**Data entries:**

start

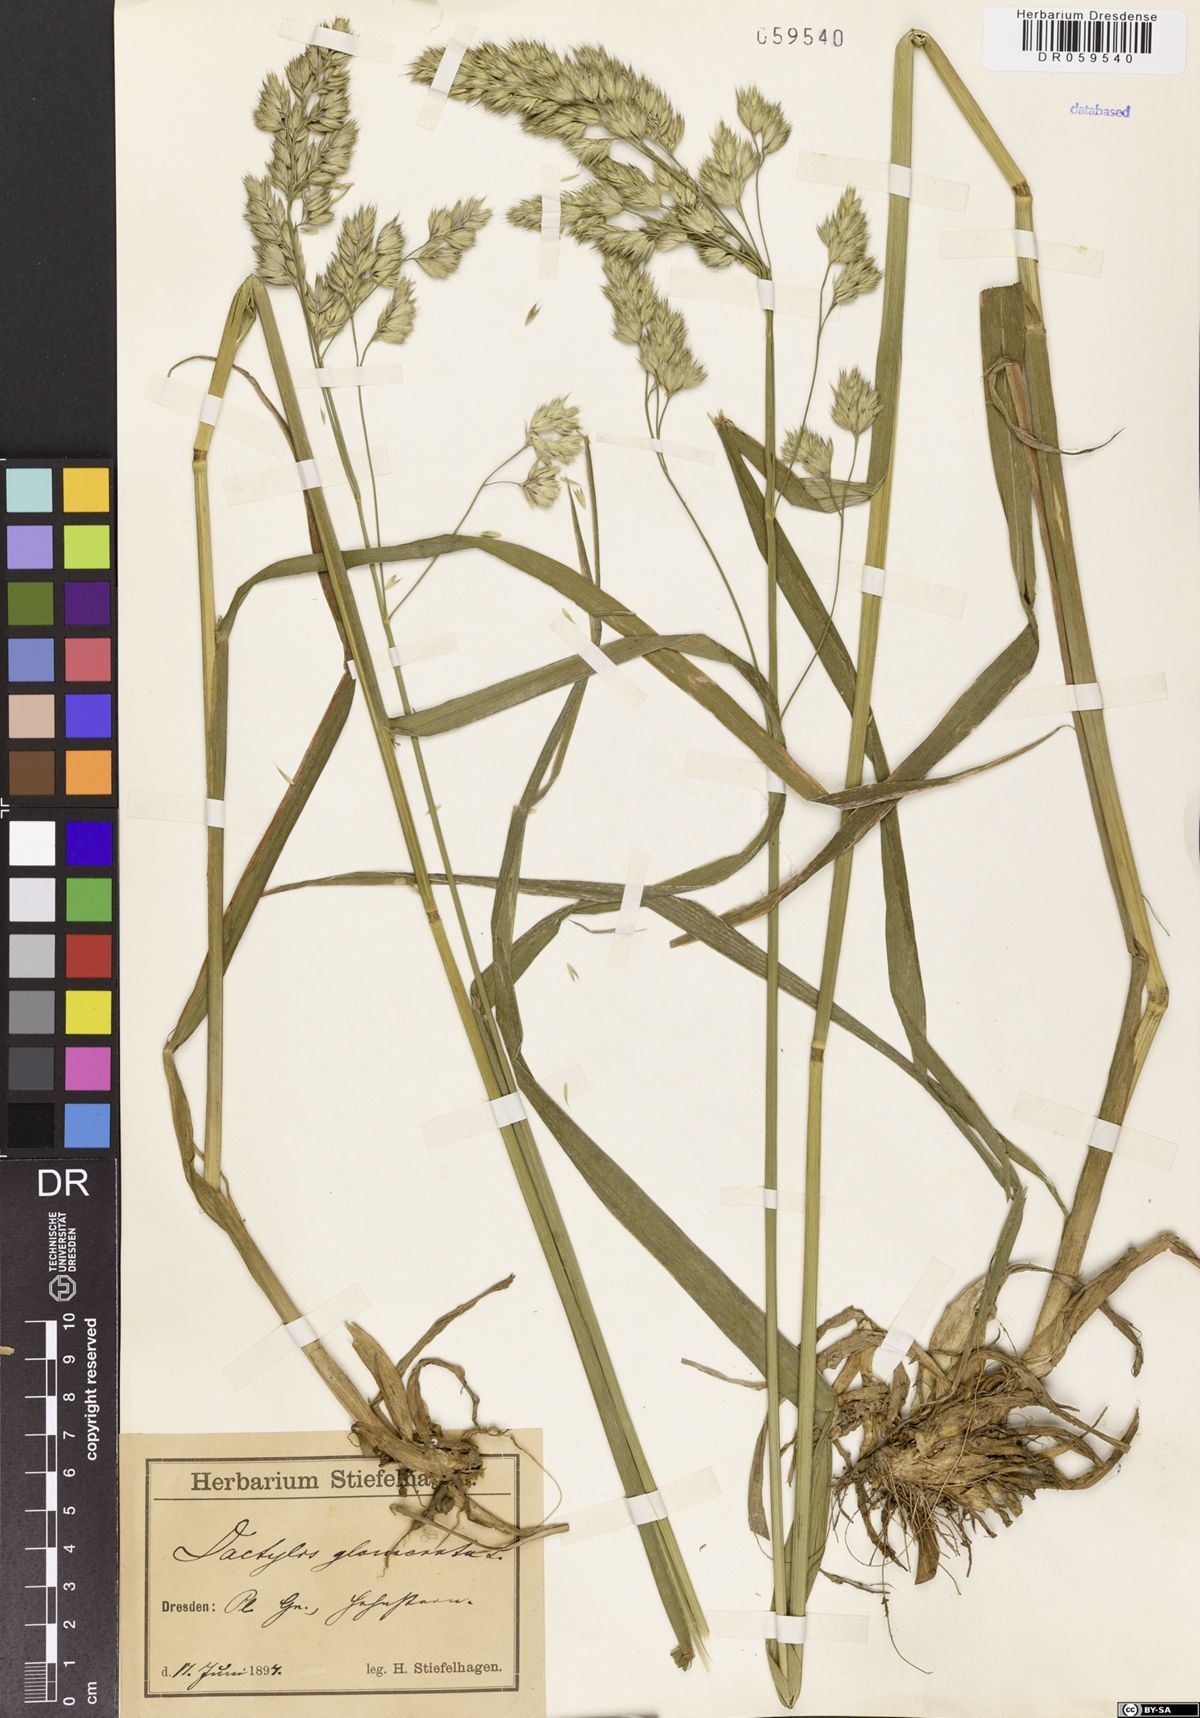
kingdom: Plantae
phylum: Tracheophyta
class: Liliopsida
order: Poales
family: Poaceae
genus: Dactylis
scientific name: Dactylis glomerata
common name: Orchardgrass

end

**What the task requires:**
Format every line of the rows above as a JSON list of strings, one string per line, skipping blank lines. Leave the pictures out.

**The completed task:**
[
  "kingdom: Plantae",
  "phylum: Tracheophyta",
  "class: Liliopsida",
  "order: Poales",
  "family: Poaceae",
  "genus: Dactylis",
  "scientific name: Dactylis glomerata",
  "common name: Orchardgrass"
]